本忠ほんちゅうさん、四番テーブルの方、行ってくれない?」


 誰か早く行かないかと、周りの様子を伺っていると店長から声がかかってしまった。


「ええー、私ですか……? 店長が行ってくださいよ。あの手のは絶対女性店員に絡んできますよ」


「悪い、俺も手が離せないんだわ。店の状況見ればわかるでしょ? 調理間に合ってないんだから早く行ってよ。あのまま叫び続けられても他のお客さんの迷惑になるしさ」


 確かに、あまり待たせてこれ以上騒がれると、更に他のお客様の迷惑になるのは分かる。

 視線をやると、早々に食事を追えてそそくさと席を離れていくお客様も見受けられた。

 アルバイトとは言えど、接客業として客は選んでいられないと言うのは実情であるが、正直気が進まない。


「ちぇー、何かいっつも私こんな役回りだなぁ」


「本忠さんバイト歴一番長いんだから、ああいう輩でも対応がきちんと出来るって俺が認めてるって証拠だよ」


「良い様に言ってくれますねぇ。煽てたって私のやる気は変わりませんよ」


「今日は妹さんの誕生日なんだろ? 忙しい時間終わったら早く上がっていいから、ほんと頼むよ」


「はぁい」


 力なく店長に返事を返すと、仕方なく四番テーブルに向けて足を向ける。

 他のバイトの子の「すみません」と言いたげな視線を、軽く愛想笑いで受け流しつつ向かう足取りはやはり重い。


「お待たせしました」


「遅っせー。どんだけ待たせんだよしかも年増の店員かよー。若いの来たら連絡先でも聞こうと思ったのによー」


「おいおい、お前口から出てるぜ。思ってても言うなって。ぎゃっはは」


 テーブルに到着するなりカチンとくる言葉を投げかけられた。何が年増だ。言っても私と幾らかしか違わないだけだろう。


「何か御用でしょうか?」


 カチンときたせいか、声がくぐもり表情も強張ってしまったのが自分でも分かる。


「用があるから呼んだに決まってんだろ? 脳みそ足りてる?」


 スマホをいじりながらこちらを見ることもなく軽々しく暴言を言い放つ。

 客が偉いと思っている連中はこれだから嫌だ。

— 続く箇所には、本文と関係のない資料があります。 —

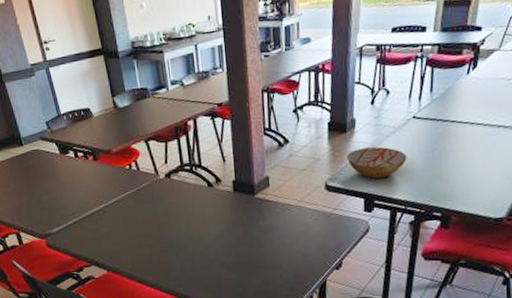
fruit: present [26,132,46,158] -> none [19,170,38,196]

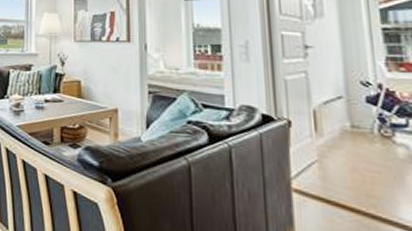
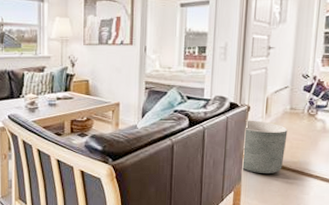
planter: none [287,138,355,219] -> present [242,120,288,174]

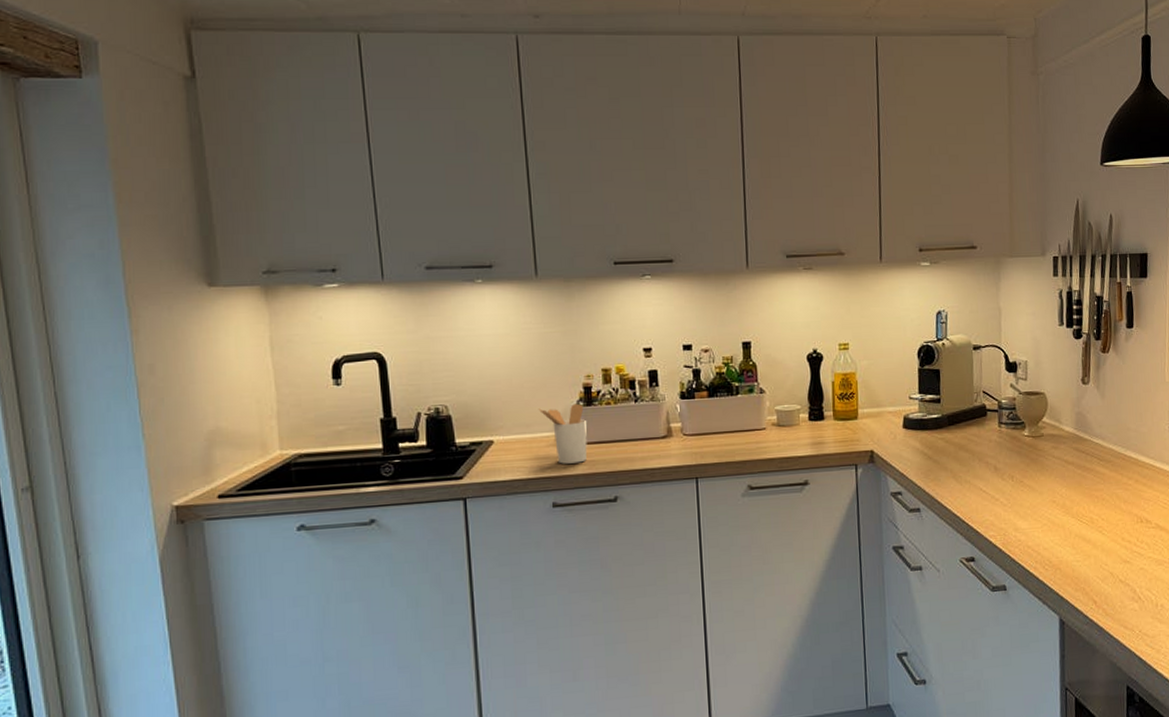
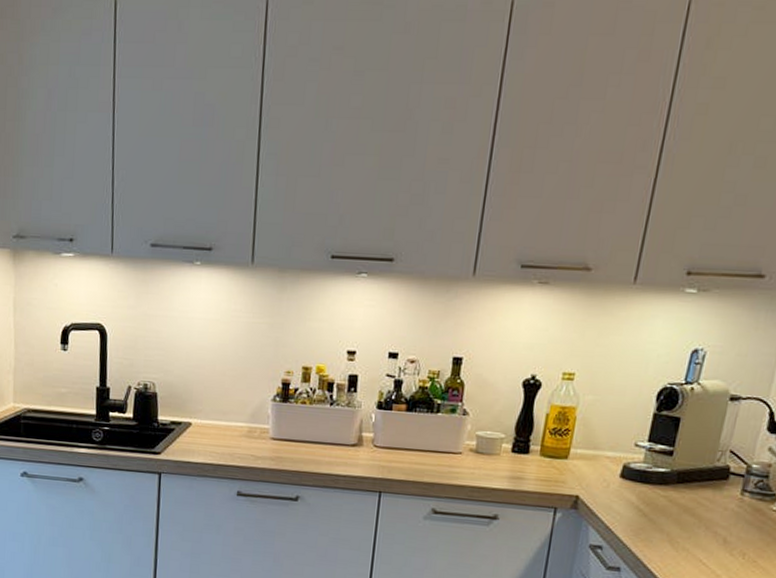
utensil holder: present [538,403,588,464] -> none [236,398,280,458]

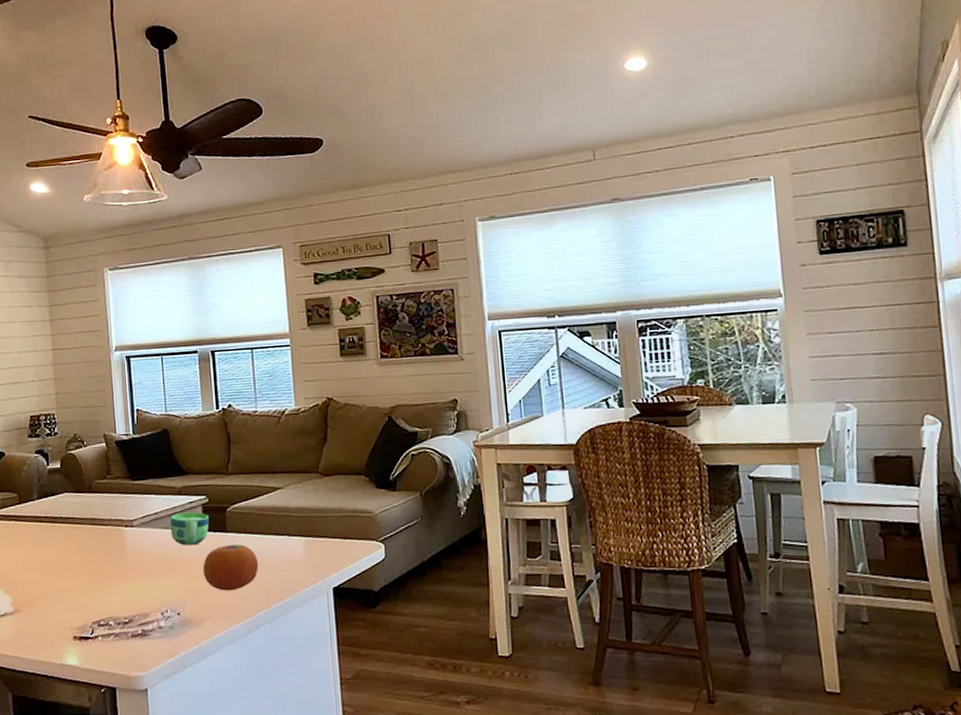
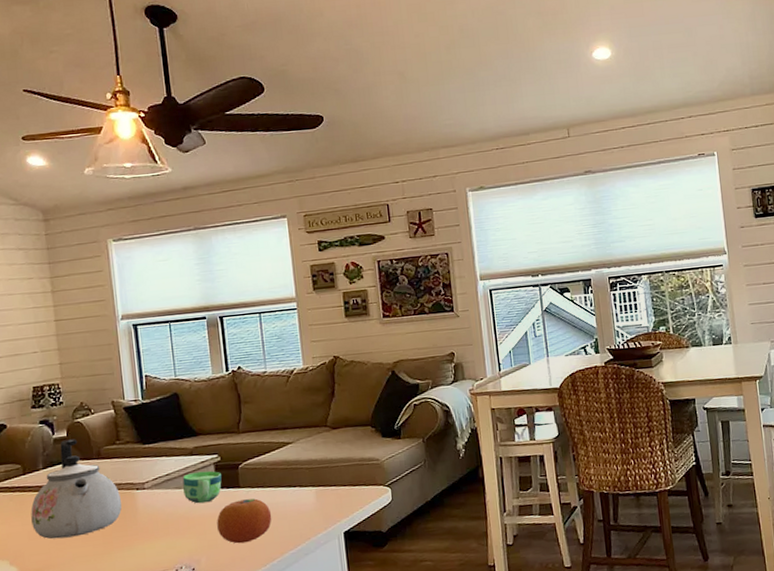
kettle: none [25,471,111,571] -> present [31,439,122,539]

しかし接客業であるが故、ここでキレて言い返すわけにも行かない。しかし、このままおめおめと黙り込んで言いなりになるのも何か癪だ。


「あの、お客さ……」


 そこまで言いかけ、暴言を吐いてきた一人に視線を移した時だった。スマホを覗いていた男子生徒の様子が少しおかしい。

 おかしい?

 いや少しどころではない。私はその瞬間を見てしまった。


「あ、あれ? 見えない……? ていで……ん……?」


 スマホの画面から勢いよく飛び出たミミズの様な物が彼の両目に突き刺さり、男子生徒は僅かな言葉と共に口をパクパクとさせ頭を左右に小さく痙攣させるように振るだけであった。